2026 film by Patrick Wang

A. Rimbaud is a 2026 experimental biographical film film written, produced and directed by Patrick Wang and starring Blake Draper, the sole actor in the film, as poet Arthur Rimbaud.

== Synopsis ==
Follows Arthur Rimbaud from his teen years in Paris to his later years in Abyssinia.

==Production==
Blake Draper is the only actor to appear in the film, with the other characters in Rimbaud's life are represented by musical instruments.

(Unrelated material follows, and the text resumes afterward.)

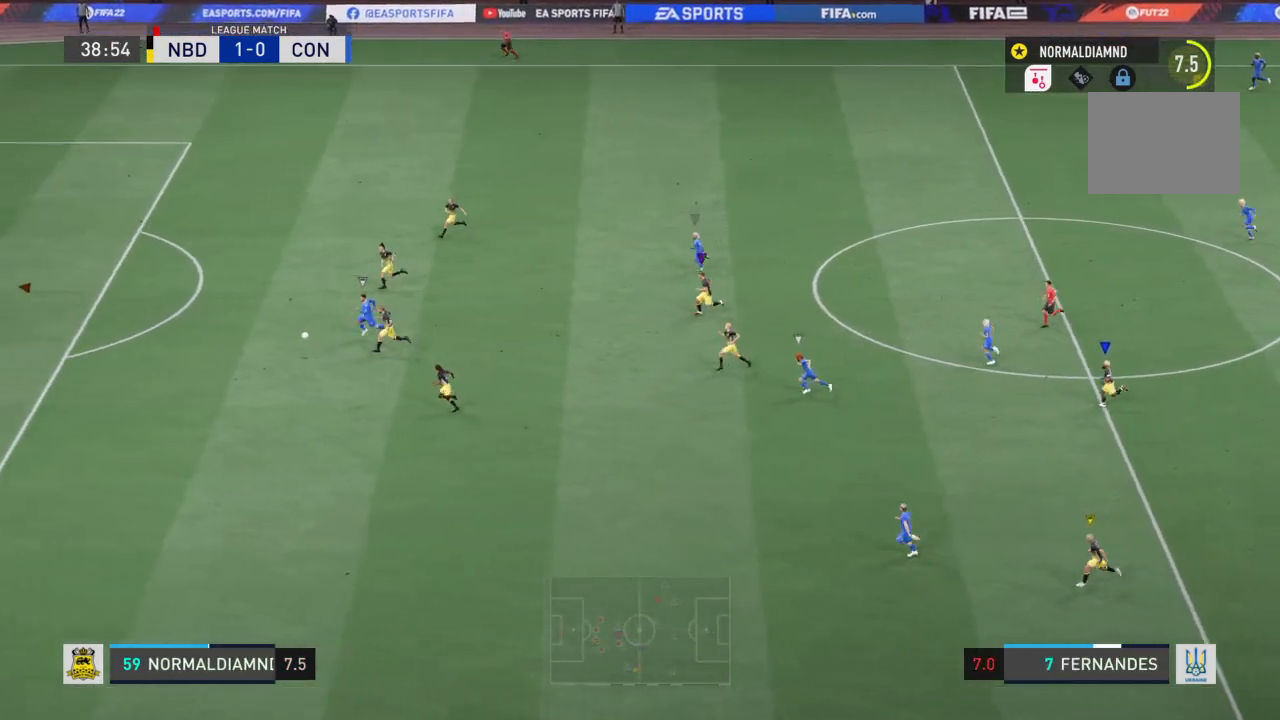
{"buttons": ["R2"], "left_stick": "left", "right_stick": "center", "events": []}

The majority of the film was filmed within a black box theatre.

==Release==
The film premiered at the Roxy Theatre in New York City on May 12, 2026.

==Reception==
Siddhant Adlakha of Variety praised A. Rimbauds original approach to classical "Hollywood epics", describing it as a "black box Lawrence of Arabia". Writing for Reverse Shot, Jawni Han similarly raved about the film's originality, highlighting Wang's "fastidious mise-en-scène and prosodic undertaking."

In his review for Sight and Sound, Philip Concannon singles out Draper's performance as having "great confidence and linguistic dexterity" and complements the conceit of musical instruments representing the film's other characters. Peter Bradshaw of The Guardian also praises the "commitment" of Draper's performance, but criticises aspects of the narrative as being too opaque and "demanding.".